Create a custom layer

Console

Prerequisite

You have created a function. For more information, see Create a function.

Procedure

  1. Log on to the Function Compute console. In the left-side navigation pane, choose Advanced Features > Layers.

  2. In the top navigation bar, select a region. On the Layers page, click Create Layer.

  3. On the Create Layer page, configure the parameters, and then click Create.

    Parameter

    Description

    Name

    Enter a name for the layer.

    Description

    Enter a description for the layer.

    Compatible Runtime

    Select the runtimes that are compatible with this layer.

    Layer Upload Method

    Select a method to upload the layer's dependencies:

    • Upload Layer in ZIP Package

      Upload the layer's .zip file. The uploaded .zip file cannot exceed 500 MB.

    • Upload Layer in Folder

      Select a folder that contains the layer's contents. Function Compute automatically compresses the folder into a .zip file, which cannot exceed 500 MB.

    • Upload Layer Using OSS

      Specify the Bucket Name and Object Name of the layer's .zip file in Object Storage Service (OSS). The selected OSS object cannot exceed 500 MB.
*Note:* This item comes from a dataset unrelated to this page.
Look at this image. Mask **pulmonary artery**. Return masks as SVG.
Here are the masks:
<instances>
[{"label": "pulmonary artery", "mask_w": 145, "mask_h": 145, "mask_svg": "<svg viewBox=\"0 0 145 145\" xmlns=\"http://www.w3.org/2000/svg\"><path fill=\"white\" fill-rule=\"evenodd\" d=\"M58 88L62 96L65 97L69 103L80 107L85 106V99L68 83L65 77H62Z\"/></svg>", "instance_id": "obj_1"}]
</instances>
    • Build Dependency Layer Online

      Select this option to build a layer directly from a dependency file. This method is supported for Python (requirements.txt) and Node.js (package.json) applications, and for installing lightweight system libraries. Paste the contents of your dependency file into the editor, and the system automatically installs the dependencies to create the layer.

    Build Environment

    If you select Build Dependency Layer Online, you must select the runtime to use for building the dependency layer.

    Note

    Currently, only the Python and Node.js runtimes support building dependency layers online.

    apt command

    If you select Build Dependency Layer Online and need to install software packages into the layer, you can enter the names of the dependencies in the input box after apt install.

    After the layer is created, a version is automatically generated. The version number starts from 1 and increments sequentially.

  4. Create a new version.

    Note

    You cannot modify a created layer or the versions of a created layer. If you want to update the configurations of a layer, you can create a new layer or a new version. If a referenced layer version is deleted, the reference must be deleted before you update the layer configurations.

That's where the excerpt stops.